▶ [SUPPLIED DATA]
————

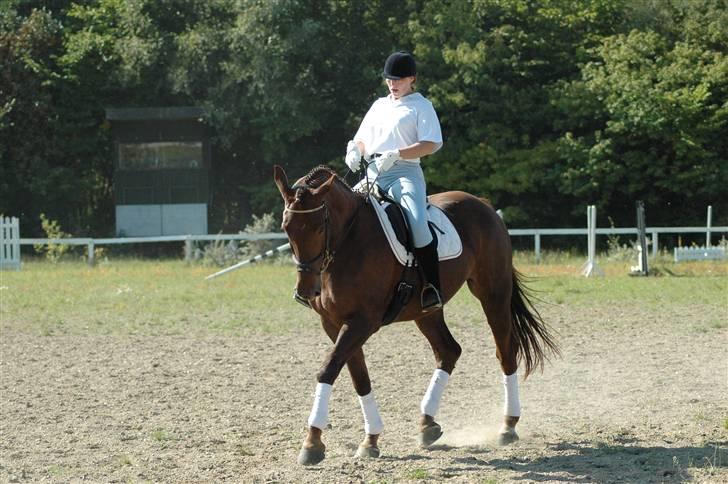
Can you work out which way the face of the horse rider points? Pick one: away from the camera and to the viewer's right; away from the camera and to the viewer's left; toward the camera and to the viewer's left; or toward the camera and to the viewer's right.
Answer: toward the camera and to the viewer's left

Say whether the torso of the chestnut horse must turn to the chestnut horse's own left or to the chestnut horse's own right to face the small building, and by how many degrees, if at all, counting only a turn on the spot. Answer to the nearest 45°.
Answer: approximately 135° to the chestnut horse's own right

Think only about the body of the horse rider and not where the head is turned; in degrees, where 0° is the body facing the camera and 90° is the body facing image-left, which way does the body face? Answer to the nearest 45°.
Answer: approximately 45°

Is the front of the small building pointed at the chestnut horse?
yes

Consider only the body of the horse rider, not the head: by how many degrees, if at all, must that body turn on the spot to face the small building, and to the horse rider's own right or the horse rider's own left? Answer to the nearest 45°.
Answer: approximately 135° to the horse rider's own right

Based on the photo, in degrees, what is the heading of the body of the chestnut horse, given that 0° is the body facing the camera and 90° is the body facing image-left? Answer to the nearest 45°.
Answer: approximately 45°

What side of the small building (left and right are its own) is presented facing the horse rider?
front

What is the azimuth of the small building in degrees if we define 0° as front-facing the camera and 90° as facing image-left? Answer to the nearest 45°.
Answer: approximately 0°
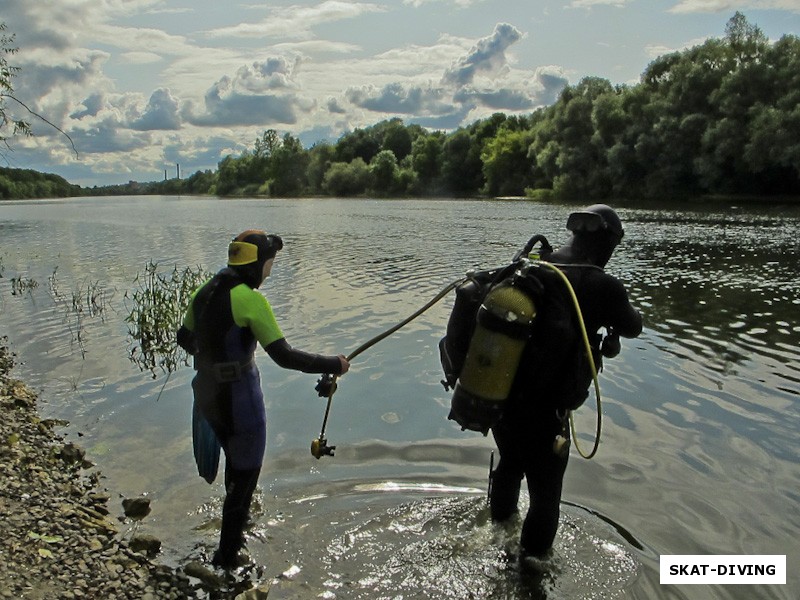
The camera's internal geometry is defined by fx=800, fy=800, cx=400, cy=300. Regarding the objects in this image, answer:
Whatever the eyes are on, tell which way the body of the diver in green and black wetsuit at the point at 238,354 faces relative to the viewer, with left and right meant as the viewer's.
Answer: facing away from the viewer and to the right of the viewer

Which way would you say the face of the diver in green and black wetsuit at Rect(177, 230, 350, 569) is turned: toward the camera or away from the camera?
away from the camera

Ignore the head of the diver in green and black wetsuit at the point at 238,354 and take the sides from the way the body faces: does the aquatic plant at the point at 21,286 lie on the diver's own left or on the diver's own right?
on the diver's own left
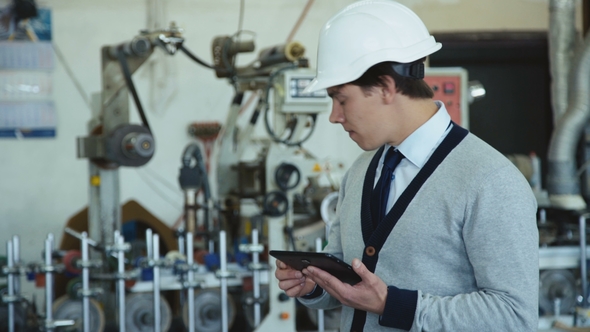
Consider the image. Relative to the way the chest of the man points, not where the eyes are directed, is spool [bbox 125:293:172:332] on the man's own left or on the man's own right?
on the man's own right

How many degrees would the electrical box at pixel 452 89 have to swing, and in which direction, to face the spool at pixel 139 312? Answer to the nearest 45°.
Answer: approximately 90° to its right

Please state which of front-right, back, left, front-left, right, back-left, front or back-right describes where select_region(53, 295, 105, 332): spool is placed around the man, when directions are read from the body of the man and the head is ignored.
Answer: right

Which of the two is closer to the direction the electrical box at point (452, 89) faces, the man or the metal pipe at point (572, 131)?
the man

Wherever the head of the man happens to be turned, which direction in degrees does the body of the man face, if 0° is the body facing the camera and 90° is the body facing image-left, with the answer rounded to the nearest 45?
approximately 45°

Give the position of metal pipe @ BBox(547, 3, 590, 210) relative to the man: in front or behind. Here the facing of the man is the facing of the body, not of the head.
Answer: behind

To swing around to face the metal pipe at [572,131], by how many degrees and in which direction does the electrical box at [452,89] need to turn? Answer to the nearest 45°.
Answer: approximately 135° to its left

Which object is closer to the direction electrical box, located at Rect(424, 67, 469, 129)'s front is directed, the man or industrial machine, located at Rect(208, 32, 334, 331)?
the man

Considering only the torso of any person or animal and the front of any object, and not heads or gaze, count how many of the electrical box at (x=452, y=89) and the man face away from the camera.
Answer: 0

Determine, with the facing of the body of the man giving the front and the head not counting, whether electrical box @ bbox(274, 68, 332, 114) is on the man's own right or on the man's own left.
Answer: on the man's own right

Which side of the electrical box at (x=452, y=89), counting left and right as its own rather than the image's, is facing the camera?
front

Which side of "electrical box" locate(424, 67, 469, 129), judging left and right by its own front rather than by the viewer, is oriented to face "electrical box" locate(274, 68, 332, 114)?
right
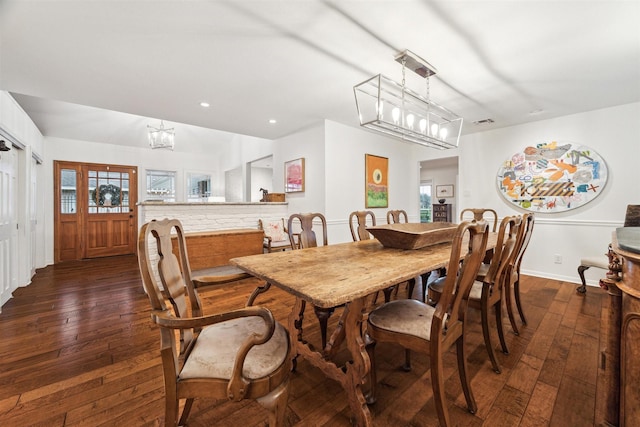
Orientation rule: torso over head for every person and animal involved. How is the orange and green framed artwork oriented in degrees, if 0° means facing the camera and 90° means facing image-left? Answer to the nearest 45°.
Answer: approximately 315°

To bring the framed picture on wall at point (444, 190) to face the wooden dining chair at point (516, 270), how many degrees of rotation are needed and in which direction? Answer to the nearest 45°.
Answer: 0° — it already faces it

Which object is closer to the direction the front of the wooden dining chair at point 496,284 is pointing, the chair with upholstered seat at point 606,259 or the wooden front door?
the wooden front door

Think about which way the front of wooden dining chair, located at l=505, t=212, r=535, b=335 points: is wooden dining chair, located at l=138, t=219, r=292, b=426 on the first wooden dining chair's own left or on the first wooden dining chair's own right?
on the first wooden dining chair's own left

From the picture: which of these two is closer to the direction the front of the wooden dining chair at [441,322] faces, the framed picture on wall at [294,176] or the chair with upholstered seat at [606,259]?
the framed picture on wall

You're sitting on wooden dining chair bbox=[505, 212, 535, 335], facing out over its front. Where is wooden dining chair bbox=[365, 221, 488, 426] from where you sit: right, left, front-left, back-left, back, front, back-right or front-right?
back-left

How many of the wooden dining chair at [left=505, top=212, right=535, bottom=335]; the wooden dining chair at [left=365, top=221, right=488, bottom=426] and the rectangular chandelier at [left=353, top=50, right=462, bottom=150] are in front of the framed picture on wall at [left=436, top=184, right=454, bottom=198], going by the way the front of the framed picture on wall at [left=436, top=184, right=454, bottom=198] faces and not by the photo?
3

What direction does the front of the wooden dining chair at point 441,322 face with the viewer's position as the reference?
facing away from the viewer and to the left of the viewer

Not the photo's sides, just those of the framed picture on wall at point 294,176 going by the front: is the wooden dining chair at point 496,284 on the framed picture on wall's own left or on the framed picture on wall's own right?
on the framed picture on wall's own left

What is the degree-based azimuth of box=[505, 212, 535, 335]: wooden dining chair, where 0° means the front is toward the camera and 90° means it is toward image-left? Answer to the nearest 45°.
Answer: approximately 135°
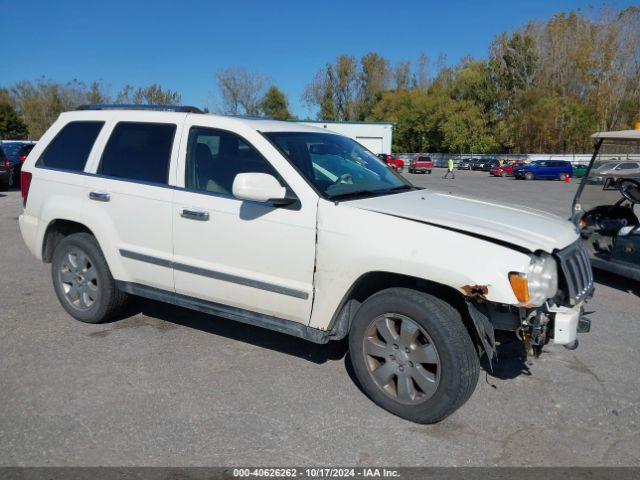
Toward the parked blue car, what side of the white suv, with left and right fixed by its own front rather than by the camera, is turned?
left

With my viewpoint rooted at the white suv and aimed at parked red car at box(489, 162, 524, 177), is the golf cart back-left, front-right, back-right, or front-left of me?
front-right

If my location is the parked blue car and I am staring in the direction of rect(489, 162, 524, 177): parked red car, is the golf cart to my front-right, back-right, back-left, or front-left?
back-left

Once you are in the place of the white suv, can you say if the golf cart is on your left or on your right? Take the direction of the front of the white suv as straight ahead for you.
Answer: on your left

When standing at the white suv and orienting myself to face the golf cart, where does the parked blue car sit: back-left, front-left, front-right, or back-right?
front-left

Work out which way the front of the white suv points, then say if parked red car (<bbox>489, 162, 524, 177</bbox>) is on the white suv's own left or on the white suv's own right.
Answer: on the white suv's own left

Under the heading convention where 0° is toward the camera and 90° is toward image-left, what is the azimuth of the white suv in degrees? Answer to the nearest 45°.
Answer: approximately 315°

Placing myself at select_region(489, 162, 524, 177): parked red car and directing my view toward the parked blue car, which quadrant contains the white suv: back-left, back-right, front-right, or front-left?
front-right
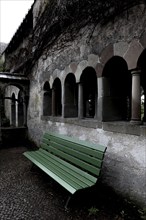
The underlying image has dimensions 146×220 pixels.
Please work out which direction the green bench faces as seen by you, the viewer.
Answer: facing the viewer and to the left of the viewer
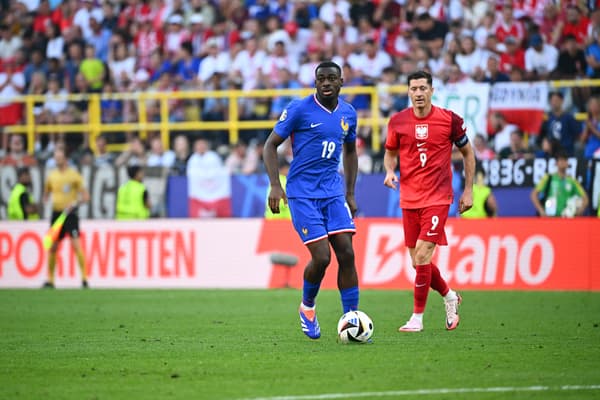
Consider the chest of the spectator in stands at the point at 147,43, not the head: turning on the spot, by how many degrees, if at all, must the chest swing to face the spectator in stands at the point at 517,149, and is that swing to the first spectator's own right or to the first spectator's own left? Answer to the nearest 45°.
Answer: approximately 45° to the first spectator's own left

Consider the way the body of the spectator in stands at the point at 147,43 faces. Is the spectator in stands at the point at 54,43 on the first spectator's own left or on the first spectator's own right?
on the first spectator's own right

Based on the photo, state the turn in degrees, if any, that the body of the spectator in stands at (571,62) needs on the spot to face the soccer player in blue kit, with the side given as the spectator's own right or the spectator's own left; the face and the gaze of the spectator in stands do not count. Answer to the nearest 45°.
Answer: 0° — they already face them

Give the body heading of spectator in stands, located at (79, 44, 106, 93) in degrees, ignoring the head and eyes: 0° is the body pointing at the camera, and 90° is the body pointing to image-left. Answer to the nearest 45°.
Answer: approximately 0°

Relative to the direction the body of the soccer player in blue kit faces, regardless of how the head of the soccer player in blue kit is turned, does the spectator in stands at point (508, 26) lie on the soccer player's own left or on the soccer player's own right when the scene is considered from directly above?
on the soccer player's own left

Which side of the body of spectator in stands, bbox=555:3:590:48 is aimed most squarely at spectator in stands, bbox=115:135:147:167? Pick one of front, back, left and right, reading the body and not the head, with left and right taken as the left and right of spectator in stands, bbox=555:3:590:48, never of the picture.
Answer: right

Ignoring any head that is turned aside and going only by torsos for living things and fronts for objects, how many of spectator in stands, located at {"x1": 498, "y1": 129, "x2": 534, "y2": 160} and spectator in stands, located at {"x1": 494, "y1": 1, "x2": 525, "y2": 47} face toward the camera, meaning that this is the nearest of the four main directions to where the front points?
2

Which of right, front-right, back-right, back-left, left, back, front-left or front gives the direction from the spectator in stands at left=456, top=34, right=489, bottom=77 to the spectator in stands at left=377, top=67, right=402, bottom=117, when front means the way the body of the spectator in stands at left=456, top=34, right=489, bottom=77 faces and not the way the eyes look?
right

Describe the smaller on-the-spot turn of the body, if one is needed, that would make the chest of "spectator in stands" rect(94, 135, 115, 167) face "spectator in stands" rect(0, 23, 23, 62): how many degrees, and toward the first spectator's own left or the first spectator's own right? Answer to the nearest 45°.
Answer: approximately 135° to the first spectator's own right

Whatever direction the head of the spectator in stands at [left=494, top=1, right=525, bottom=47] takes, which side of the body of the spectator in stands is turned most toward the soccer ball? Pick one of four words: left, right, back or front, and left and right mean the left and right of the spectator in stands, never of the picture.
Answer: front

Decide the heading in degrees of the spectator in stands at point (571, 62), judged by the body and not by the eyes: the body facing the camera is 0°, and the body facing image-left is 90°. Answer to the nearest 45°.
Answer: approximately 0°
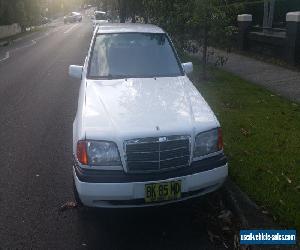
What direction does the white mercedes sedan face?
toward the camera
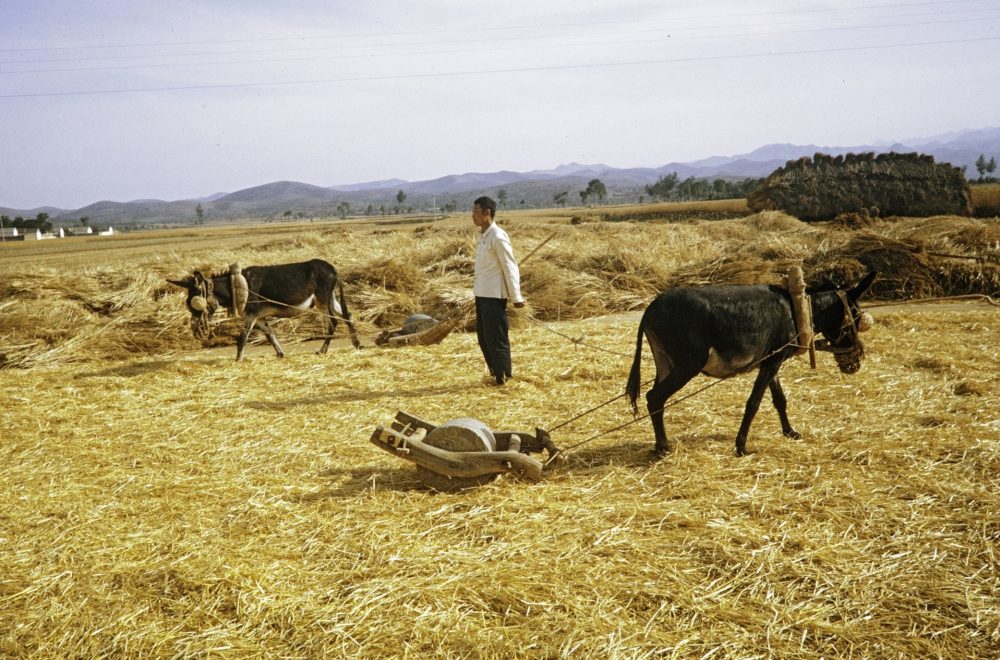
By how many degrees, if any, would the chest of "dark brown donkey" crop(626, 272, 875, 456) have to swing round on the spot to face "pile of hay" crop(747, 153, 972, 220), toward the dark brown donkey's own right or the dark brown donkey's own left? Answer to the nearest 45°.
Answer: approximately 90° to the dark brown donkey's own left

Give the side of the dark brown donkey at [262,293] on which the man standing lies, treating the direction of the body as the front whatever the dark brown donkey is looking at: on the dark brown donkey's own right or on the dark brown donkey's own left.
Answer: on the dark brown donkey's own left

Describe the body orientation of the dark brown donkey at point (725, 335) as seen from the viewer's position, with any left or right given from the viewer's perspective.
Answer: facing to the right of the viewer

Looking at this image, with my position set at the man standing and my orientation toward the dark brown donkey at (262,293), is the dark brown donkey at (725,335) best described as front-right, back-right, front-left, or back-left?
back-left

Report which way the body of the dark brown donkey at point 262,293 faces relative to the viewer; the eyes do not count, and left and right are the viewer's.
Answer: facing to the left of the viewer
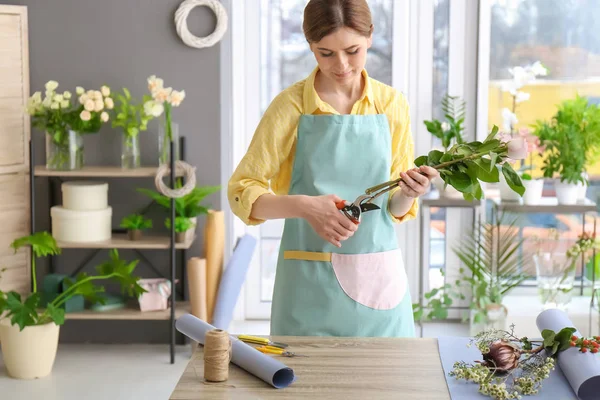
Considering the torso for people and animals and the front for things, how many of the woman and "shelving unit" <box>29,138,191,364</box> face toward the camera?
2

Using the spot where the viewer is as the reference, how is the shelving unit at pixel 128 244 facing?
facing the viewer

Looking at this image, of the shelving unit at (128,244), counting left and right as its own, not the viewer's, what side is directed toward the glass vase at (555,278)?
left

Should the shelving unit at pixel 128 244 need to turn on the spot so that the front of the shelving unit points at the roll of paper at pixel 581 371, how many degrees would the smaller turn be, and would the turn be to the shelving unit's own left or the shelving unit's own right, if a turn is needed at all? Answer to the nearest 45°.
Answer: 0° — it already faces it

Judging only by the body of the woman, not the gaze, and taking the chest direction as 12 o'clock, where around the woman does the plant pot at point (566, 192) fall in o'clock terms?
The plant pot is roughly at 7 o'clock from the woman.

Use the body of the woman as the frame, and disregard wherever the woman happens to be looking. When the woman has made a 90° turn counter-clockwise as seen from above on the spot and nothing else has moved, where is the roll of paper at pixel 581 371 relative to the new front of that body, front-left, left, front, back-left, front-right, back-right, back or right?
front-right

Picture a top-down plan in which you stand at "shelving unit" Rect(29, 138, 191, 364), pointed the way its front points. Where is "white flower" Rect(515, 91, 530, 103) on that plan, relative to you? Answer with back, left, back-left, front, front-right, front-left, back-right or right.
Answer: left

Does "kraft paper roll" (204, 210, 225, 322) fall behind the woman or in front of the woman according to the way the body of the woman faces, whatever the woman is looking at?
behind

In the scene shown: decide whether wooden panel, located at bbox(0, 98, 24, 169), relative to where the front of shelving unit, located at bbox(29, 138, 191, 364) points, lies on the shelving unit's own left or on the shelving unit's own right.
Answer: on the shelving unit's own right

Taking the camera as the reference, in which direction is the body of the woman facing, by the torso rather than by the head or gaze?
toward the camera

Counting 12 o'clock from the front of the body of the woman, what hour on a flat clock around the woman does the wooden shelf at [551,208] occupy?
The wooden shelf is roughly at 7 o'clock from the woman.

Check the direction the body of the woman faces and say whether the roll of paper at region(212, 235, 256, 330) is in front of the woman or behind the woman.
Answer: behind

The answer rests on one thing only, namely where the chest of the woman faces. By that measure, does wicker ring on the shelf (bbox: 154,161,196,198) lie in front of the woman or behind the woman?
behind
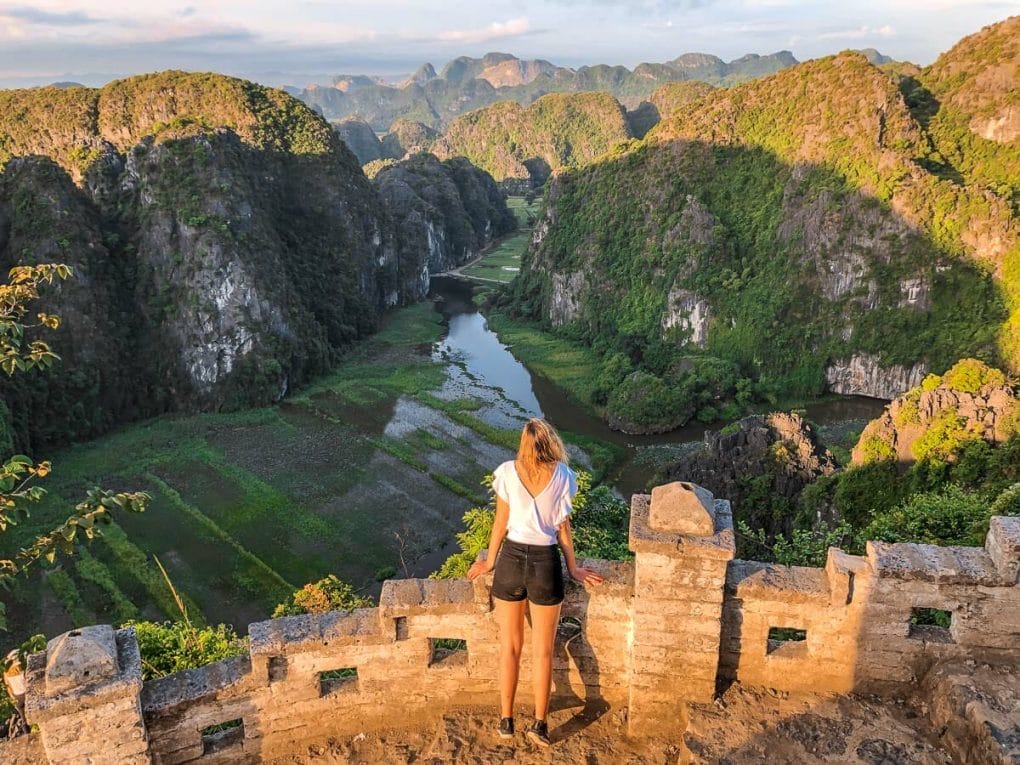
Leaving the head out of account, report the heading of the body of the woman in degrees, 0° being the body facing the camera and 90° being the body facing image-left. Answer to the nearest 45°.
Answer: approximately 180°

————

▶ [THE PROBLEM] Revise the records from their start through the line containing "Answer: toward the", both ends inclusive, replacing "horse rider" with "equestrian" and leaving everything else unchanged. Omit the pictures from your answer.

▶ [EXPECTED ANSWER]
Can you work out which way the face of the equestrian points? Pick one: away from the camera and to the viewer's right; away from the camera and to the viewer's left; toward the camera and to the viewer's left; or toward the camera and to the viewer's right.
Answer: toward the camera and to the viewer's left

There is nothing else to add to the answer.